The COVID pandemic has brought immense change in the way legal procedures happen in Mexico. Some changes have been welcomed by the legal community, but some remain to be reverted or fixed.
The good side: digital systems.
Back when the pandemic started, all courts closed and stayed that way for many months. But during that time, budget was allocated to create digital systems for procedures.
Actually, some of those digital systems already existed, but they were limited. That was the case with the federal courts digital system, which used to be only available for amparo trials but has been now made available to all commercial trials (like when suing a company).
In the local courts, most of the states didn’t have digital systems, but quickly created them to make sure claimants and defendants could interact with courts without visiting the actual court.
On the administrative side, the federation was already trying to change all of the procedures into digital versions, so the change was just accelerated. On the state level, most governments just started thinking about digital systems because of COVID.
The main tools have been three: i) making digital appointments, ii) filing online paperwork and evidence and iii) following up digitally, with access to a file online. Some courts have also allowed hearings to be held in web conference.
Yet many procedural codes have not yet been adapted and many questions remain open. Just as an example, in court some evidence can be put inside a closed envelope so that no one can access it until both parties are facing the judge; but so far there is no digital system to file closed envelopes and anything filed is made available to the counterpart since the beginning.
Other procedures have been made more complicated, like the IMSS digital system for recording workers and paying their social security. The current version has very big glitches which have forced accountants and attorneys to mix filing digitally and visiting the local offices of IMSS to verify the filing was done correctly (and beating the purpose of having a digital system at all).
The bad: waiting times
When most courts reopened in the autumn of 2020, files were piled all the way to the ceiling. Most courts were not fully closed during the first part of the pandemic, for example, Guanajuato courts since august were open to receive paperwork from plaintiffs, but they had minimal staff on premises. Few months later, the different desks inside court could be seen with an extraordinary number of files. Up to this date, over a year later, there are still files form before the pandemic which are just being started to be processed.
In the federal administration the problems are bigger. Government workers have been going into the office in alternate numbers. Files have been allowed to go home for home office style of working and, as it should have been foreseen, files have been lost that way.
Some federal offices even suspended time, like the Foreign Ministry (SRE) which passed an internal regulation claiming time was not passing anymore, so that their status of limitations to answer to plaintiffs can’t transpire.

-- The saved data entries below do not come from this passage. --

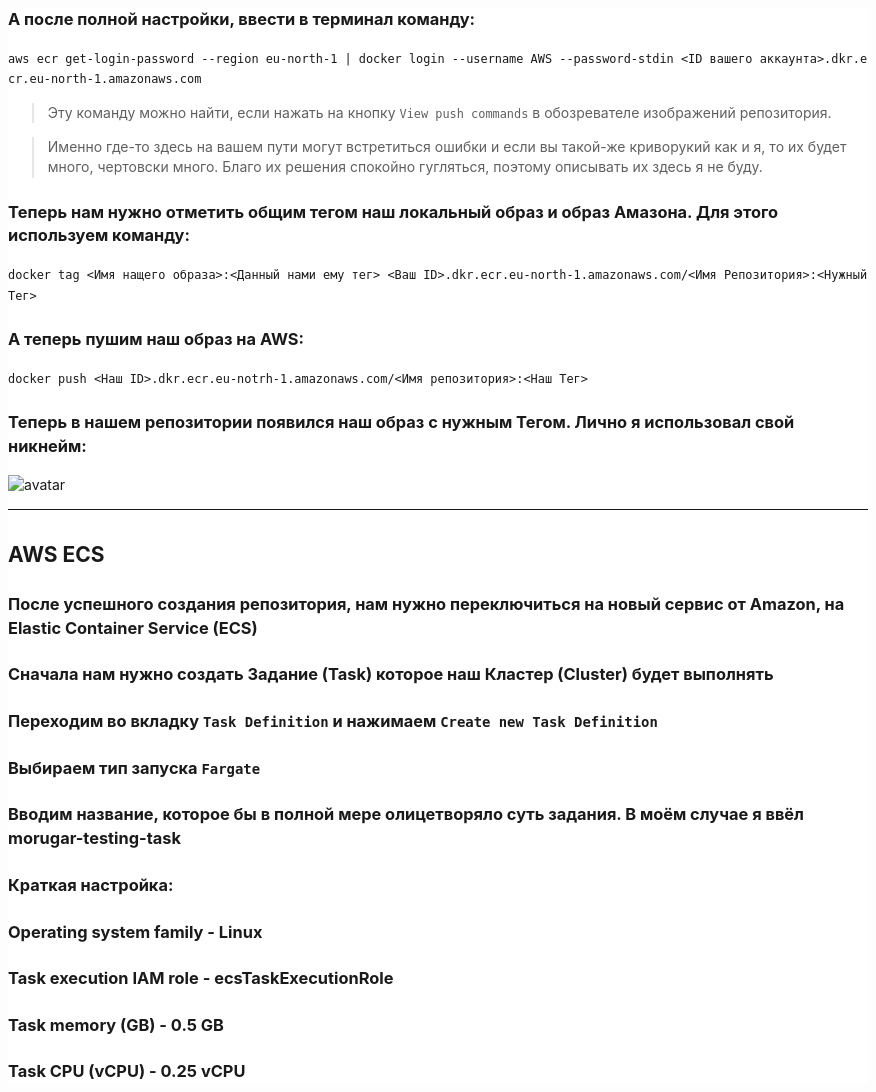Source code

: ### А после полной настройки, ввести в терминал команду:
    aws ecr get-login-password --region eu-north-1 | docker login --username AWS --password-stdin <ID вашего аккаунта>.dkr.ecr.eu-north-1.amazonaws.com
> Эту команду можно найти, если нажать на кнопку `View push commands` в обозревателе изображений репозитория.

> Именно где-то здесь на вашем пути могут встретиться ошибки и если вы такой-же криворукий как и я, то их будет много, чертовски много. Благо их решения спокойно гугляться, поэтому описывать их здесь я не буду. 

### Теперь нам нужно отметить общим тегом наш локальный образ и образ Амазона. Для этого используем команду:
    docker tag <Имя нащего образа>:<Данный нами ему тег> <Ваш ID>.dkr.ecr.eu-north-1.amazonaws.com/<Имя Репозитория>:<Нужный Тег>

### А теперь пушим наш образ на AWS:
    docker push <Наш ID>.dkr.ecr.eu-notrh-1.amazonaws.com/<Имя репозитория>:<Наш Тег>

### Теперь в нашем репозитории появился наш образ с нужным Тегом. Лично я использовал свой никнейм:

![avatar](https://i.imgur.com/JSAYZSn.png)

-------
## **AWS ECS**

### После успешного создания репозитория, нам нужно переключиться на новый сервис от Amazon, на Elastic Container Service (ECS)

### Сначала нам нужно создать Задание (Task) которое наш Кластер (Cluster) будет выполнять

### Переходим во вкладку `Task Definition` и нажимаем `Create new Task Definition`

### Выбираем тип запуска `Fargate`

### Вводим название, которое бы в полной мере олицетворяло суть задания. В моём случае я ввёл morugar-testing-task

### Краткая настройка:
### Operating system family - Linux
### Task execution IAM role - ecsTaskExecutionRole
### Task memory (GB) - 0.5 GB
### Task CPU (vCPU) - 0.25 vCPU
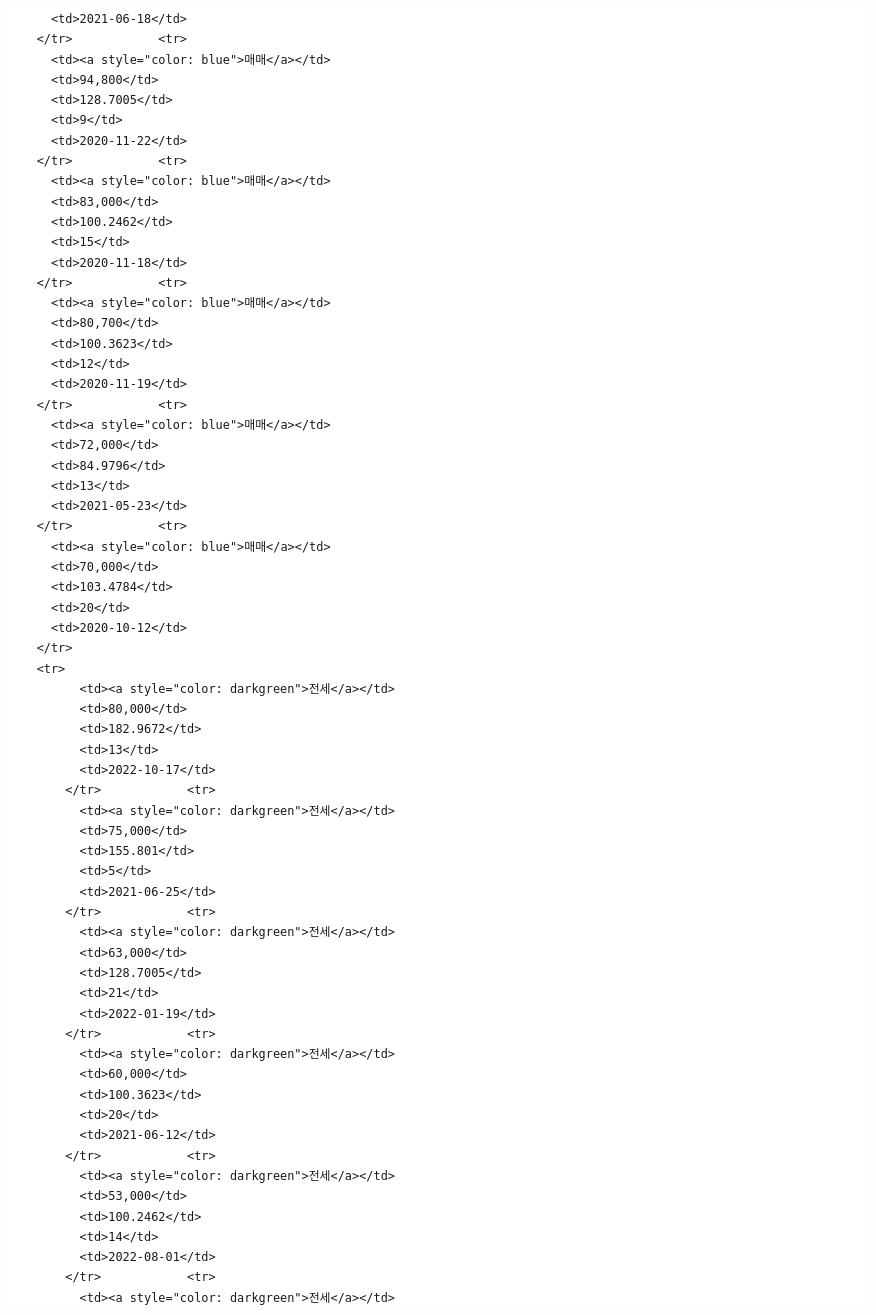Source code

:           <td>2021-06-18</td>
        </tr>            <tr>
          <td><a style="color: blue">매매</a></td>
          <td>94,800</td>
          <td>128.7005</td>
          <td>9</td>
          <td>2020-11-22</td>
        </tr>            <tr>
          <td><a style="color: blue">매매</a></td>
          <td>83,000</td>
          <td>100.2462</td>
          <td>15</td>
          <td>2020-11-18</td>
        </tr>            <tr>
          <td><a style="color: blue">매매</a></td>
          <td>80,700</td>
          <td>100.3623</td>
          <td>12</td>
          <td>2020-11-19</td>
        </tr>            <tr>
          <td><a style="color: blue">매매</a></td>
          <td>72,000</td>
          <td>84.9796</td>
          <td>13</td>
          <td>2021-05-23</td>
        </tr>            <tr>
          <td><a style="color: blue">매매</a></td>
          <td>70,000</td>
          <td>103.4784</td>
          <td>20</td>
          <td>2020-10-12</td>
        </tr>        
        <tr>
              <td><a style="color: darkgreen">전세</a></td>
              <td>80,000</td>
              <td>182.9672</td>
              <td>13</td>
              <td>2022-10-17</td>
            </tr>            <tr>
              <td><a style="color: darkgreen">전세</a></td>
              <td>75,000</td>
              <td>155.801</td>
              <td>5</td>
              <td>2021-06-25</td>
            </tr>            <tr>
              <td><a style="color: darkgreen">전세</a></td>
              <td>63,000</td>
              <td>128.7005</td>
              <td>21</td>
              <td>2022-01-19</td>
            </tr>            <tr>
              <td><a style="color: darkgreen">전세</a></td>
              <td>60,000</td>
              <td>100.3623</td>
              <td>20</td>
              <td>2021-06-12</td>
            </tr>            <tr>
              <td><a style="color: darkgreen">전세</a></td>
              <td>53,000</td>
              <td>100.2462</td>
              <td>14</td>
              <td>2022-08-01</td>
            </tr>            <tr>
              <td><a style="color: darkgreen">전세</a></td>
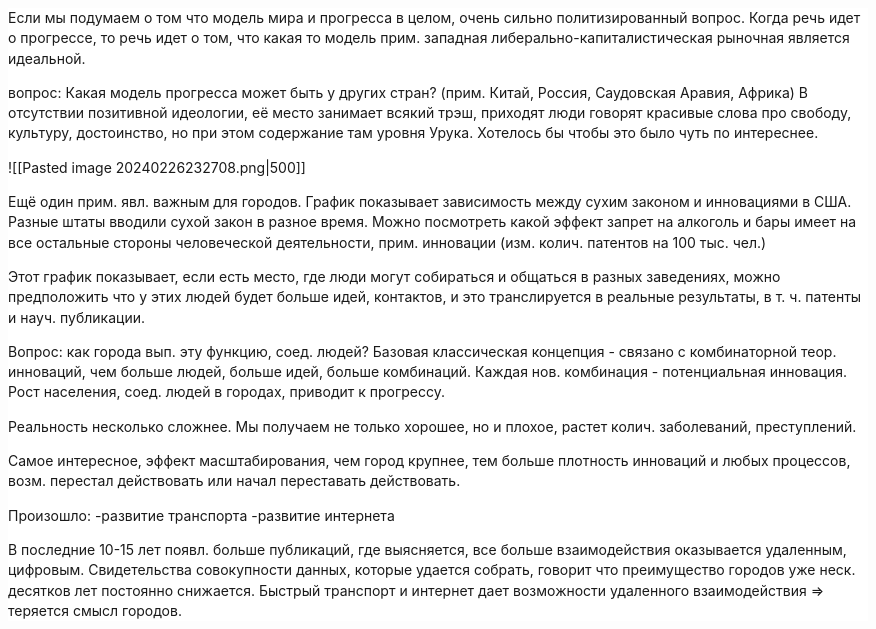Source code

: Если мы подумаем о том что модель мира и прогресса в целом, 
очень сильно политизированный вопрос.
Когда речь идет о прогрессе, то речь идет о том, 
что какая то модель прим. западная либерально-капиталистическая рыночная является идеальной.

вопрос:
Какая модель прогресса может быть у других стран?
(прим. Китай, Россия, Саудовская Аравия, Африка)
В отсутствии позитивной идеологии, её место занимает всякий трэш, 
приходят люди говорят красивые слова про свободу, культуру, достоинство, 
но при этом содержание там уровня Урука.
Хотелось бы чтобы это было чуть по интереснее.

![[Pasted image 20240226232708.png|500]]

Ещё один прим. явл. важным для городов.
График показывает зависимость между сухим законом и инновациями в США.
Разные штаты вводили сухой закон в разное время.
Можно посмотреть какой эффект запрет на алкоголь и бары имеет на все остальные стороны человеческой деятельности,
прим. инновации
(изм. колич. патентов на 100 тыс. чел.)

Этот график показывает, 
если есть место, где люди могут собираться и общаться в разных заведениях, 
можно предположить что у этих людей будет больше идей, контактов, 
и это транслируется в реальные результаты, в т. ч. патенты и науч. публикации.

Вопрос: как города вып. эту функцию, соед. людей?
Базовая классическая концепция - связано с комбинаторной теор. инноваций, 
чем больше людей, больше идей, больше комбинаций.
Каждая нов. комбинация - потенциальная инновация.
Рост населения, соед. людей в городах, приводит к прогрессу.

Реальность несколько сложнее.
Мы получаем не только хорошее, но и плохое, 
растет колич. заболеваний, преступлений.

Самое интересное, 
эффект масштабирования, чем город крупнее, тем больше плотность инноваций и любых процессов, 
возм. перестал действовать или начал переставать действовать.

Произошло:
-развитие транспорта
-развитие интернета

В последние 10-15 лет появл. больше публикаций, 
где выясняется, все больше взаимодействия оказывается удаленным, цифровым.
Свидетельства совокупности данных, которые удается собрать, говорит что преимущество городов уже неск. десятков лет постоянно снижается.
Быстрый транспорт и интернет
дает возможности удаленного взаимодействия
=>
теряется смысл городов.
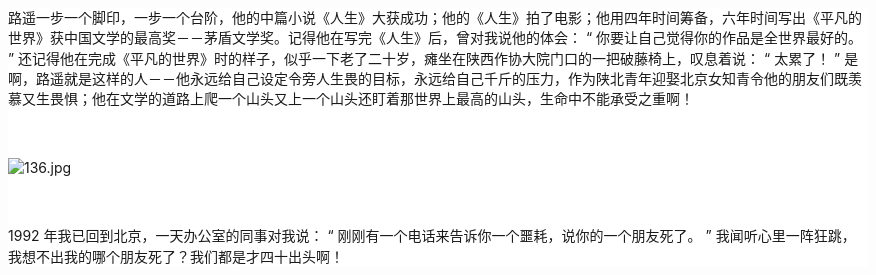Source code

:   <span class="s1">
   路遥一步一个脚印，一步一个台阶，他的中篇小说《人生》大获成功；他的《人生》拍了电影；他用四年时间筹备，六年时间写出《平凡的世界》获中国文学的最高奖－－茅盾文学奖。记得他在写完《人生》后，曾对我说他的体会：
  </span>
  <span class="s2">
   “
  </span>
  <span class="s1">
   你要让自己觉得你的作品是全世界最好的。
  </span>
  <span class="s2">
   ”
  </span>
  <span class="s1">
   还记得他在完成《平凡的世界》时的样子，似乎一下老了二十岁，瘫坐在陕西作协大院门口的一把破藤椅上，叹息着说：
  </span>
  <span class="s2">
   “
  </span>
  <span class="s1">
   太累了！
  </span>
  <span class="s2">
   ”
  </span>
  <span class="s1">
   是啊，路遥就是这样的人－－他永远给自己设定令旁人生畏的目标，永远给自己千斤的压力，作为陕北青年迎娶北京女知青令他的朋友们既羡慕又生畏惧；他在文学的道路上爬一个山头又上一个山头还盯着那世界上最高的山头，生命中不能承受之重啊！
  </span>
 </p>
 <p class="p1">
  <span class="s1">
  </span>
  <br/>
 </p>
 <p class="p3">
  <span class="s1">
   <img alt="136.jpg" border="0" height="300" src="/medias/contents/5186/136.jpg" width="500"/>
  </span>
 </p>
 <p class="p1">
  <span class="s1">
  </span>
  <br/>
 </p>
 <p class="p2">
  <span class="s2">
   1992
  </span>
  <span class="s1">
   年我已回到北京，一天办公室的同事对我说：
  </span>
  <span class="s2">
   “
  </span>
  <span class="s1">
   刚刚有一个电话来告诉你一个噩耗，说你的一个朋友死了。
  </span>
  <span class="s2">
   ”
  </span>
  <span class="s1">
   我闻听心里一阵狂跳，我想不出我的哪个朋友死了？我们都是才四十出头啊！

Using the Foreign Ministry as a good example, their procedures are now taking up to 20 times longer. Before the pandemic, they had an internal regulation for finishing procedures before 5 days. Now there are procedures open which are over 6 months, without answer.
The worst: we are still far from fixing things
The system was already having problems before the pandemic. The federation made a huge budget cut in 2019 and resources are very slim. And a big part of the problem is clearly economical, as the only way to improve the situation is to get more personnel (even if it’s temporary), but some agencies don’t even have money for gas.
It is possible that it will take the country five or more years to get again to procedure times from before the pandemic, when the clot created by current procedures finally disapears and digital systems take root and make things faster.
For the meantime, the only way to deal with this situation is to always have enough time to get things done, not entering into contracts that asume things are still happening as fast as they used to be.